Earthworms don’t have much choice in what they eat. They gather sand, soil, and decaying organic matter with their everted mouths and swallow them together. The food enters the muscular pharynx, where it mixes with secretions from the pharyngeal glands, becoming moist, sticky, and clumped into food masses, and then reaches the gizzard. Due to the contraction of the strong muscular wall and the rubbing against the inner corneal membrane, the sand and soil become finely ground food. This mixture then moves into the intestine for further digestion and absorption. Darwin noted this process and attributed to earthworms the merit of improving soil. Earthworms always swallow soil with their heads down in the soil. Organic matter is digested and absorbed by them, while sand and soil are excreted from the anus, which is why we often see many curled clay heaps on the ground in spring and summer. After passing through the earthworm’s digestive tract, sand and soil not only become finer and wetter but also acquire many additional chemical substances, turning from poor to fertile. Earthworms also frequently flip finer soil to the surface and coarser soil underneath, cultivating the land. This work greatly benefits crops. We might think: how much capability can a small earthworm have? Even if it really can change the soil, given the small size of the earthworm and the vastness of the earth’s surface, what effect can it really have?

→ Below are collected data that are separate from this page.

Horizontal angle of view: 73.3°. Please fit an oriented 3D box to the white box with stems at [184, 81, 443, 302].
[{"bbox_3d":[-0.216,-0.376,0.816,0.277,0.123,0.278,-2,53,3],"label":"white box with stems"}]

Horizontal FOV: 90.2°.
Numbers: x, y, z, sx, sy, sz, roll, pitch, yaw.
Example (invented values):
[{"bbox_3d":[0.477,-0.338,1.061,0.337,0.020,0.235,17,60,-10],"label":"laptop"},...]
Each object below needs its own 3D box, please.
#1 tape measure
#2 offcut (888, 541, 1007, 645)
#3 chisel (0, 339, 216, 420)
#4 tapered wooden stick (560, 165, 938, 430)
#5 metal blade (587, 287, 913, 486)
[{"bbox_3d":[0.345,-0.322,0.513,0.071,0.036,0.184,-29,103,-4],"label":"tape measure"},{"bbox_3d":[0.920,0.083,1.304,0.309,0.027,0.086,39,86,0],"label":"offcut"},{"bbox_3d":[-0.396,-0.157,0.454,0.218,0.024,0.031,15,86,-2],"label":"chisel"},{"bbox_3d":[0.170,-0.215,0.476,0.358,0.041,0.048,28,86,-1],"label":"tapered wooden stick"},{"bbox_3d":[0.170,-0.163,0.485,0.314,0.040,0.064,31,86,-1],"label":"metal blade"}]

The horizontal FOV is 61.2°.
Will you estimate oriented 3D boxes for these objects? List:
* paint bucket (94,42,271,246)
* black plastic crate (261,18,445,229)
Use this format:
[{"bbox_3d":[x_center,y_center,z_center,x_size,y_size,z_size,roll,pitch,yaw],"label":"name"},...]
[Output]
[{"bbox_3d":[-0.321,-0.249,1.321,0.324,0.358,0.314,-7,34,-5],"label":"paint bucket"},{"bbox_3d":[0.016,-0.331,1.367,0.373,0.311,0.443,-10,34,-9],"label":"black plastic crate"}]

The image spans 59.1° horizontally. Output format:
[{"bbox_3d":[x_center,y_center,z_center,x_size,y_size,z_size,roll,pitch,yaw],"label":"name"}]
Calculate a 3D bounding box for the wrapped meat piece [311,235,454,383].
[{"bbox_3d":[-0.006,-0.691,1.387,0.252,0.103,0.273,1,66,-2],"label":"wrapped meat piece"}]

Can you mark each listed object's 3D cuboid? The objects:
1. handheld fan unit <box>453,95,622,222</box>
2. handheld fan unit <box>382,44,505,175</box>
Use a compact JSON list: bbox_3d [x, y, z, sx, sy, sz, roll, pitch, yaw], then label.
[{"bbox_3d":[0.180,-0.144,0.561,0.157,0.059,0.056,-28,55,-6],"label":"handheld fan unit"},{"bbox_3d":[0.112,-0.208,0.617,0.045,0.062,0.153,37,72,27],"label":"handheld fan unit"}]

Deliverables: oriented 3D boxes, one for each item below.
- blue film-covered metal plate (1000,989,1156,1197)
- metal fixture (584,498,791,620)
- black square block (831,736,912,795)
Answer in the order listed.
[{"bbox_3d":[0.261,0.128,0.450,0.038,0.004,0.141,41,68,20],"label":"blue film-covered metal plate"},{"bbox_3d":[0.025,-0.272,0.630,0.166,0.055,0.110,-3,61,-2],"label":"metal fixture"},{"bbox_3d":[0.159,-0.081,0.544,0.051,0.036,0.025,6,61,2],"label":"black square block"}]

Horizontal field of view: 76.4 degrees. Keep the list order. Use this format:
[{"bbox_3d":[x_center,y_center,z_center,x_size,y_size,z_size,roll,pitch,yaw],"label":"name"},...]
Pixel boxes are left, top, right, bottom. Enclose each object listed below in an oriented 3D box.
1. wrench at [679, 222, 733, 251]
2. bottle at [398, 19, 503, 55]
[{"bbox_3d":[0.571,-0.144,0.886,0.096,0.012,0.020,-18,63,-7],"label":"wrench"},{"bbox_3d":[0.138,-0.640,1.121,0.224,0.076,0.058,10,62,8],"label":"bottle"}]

Earthworms are indeed small, but they are numerous. It has been calculated that in certain suburban farmlands, there are 200 to 800 earthworms per square meter. As the saying goes, “many a little makes a mickle.” Moreover, even before humans appeared, earthworms had been working there for a long time, and their numbers were so large and their time so long that the soil changed by earthworms on the ground is indeed considerable.